O sacrifício realizado uma vez por todas na cruz e presente em cada Eucaristia, é aquele em que Deus mesmo se
sacrifica pelo homem, em força de um movimento de caridade ilimitada e incondicional. Jesus sacrifica-se por nós no sentido
de dar-nos a sua vida, com doação gratuita, sem outra expectativa que não seja a de exprimir o amor de seu Pai, do qual Ele
é a imagem perfeita, em sua total oblação.
Quando celebramos o sacrifício eucarístico participamos, então, do mistério da Cruz com que Cristo nos libertou de
nossos temores de Deus, que são conseqüências dos nossos pecados, abrimo-nos alegremente ao encontro com um Deus que
nada nos pede para nos amar, a não ser a nossa disponibilidade em deixar-nos amar por Ele. O nome que define este
sacramento é, por isso, "Eucaristia", isto é, "ação de graças" ao Deus que nos ama gratuitamente.

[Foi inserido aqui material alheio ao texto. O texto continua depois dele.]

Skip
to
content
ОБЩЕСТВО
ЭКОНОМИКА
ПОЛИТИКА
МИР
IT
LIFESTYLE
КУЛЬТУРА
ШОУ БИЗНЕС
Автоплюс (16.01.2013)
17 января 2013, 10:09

A fidelidade ao amor de Deus exigirá também de nós, muitas vezes realisticamente, que enfrentemos obstáculos e que
nos choquemos com a oposição crucificante do pecado, nosso e alheio. Isso faz parte da nossa participação no sacrifício
eucarístico. Não aconteça, porém, entendermos o sacrifício eucarístico como a satisfação de uma obrigação religiosa, para
que Deus nos dispense um favor ou, então, a oferta de nós mesmos em união a Jesus como um preço imposto por Deus para,
depois, conceder-nos uma graça.
Se quisermos que a participação na Eucaristia seja frutuosa e motivada pela fé, devemos corrigir as visões distorcidas
e, sobretudo, proclamar, como São Paulo, a alegre notícia que brota da Cruz de Cristo, da qual toda Eucaristia é memorial.
A meditação do sacrifício eucarístico constitui, particularmente para nós, uma ocasião excelente de renovar a nossa
dedicação apostólica como participação na atitude de Jesus Bom Pastor, que salva os homens pelo dom de si. É da
Eucaristia, com efeito, que a nossa caridade pastoral tira dinamismo e fecundidade: participamos quotidianamente do
sacrifício de Cristo para aprender dele a entregar cada dia da vida, movidos pelo seu mesmo Espírito de amor.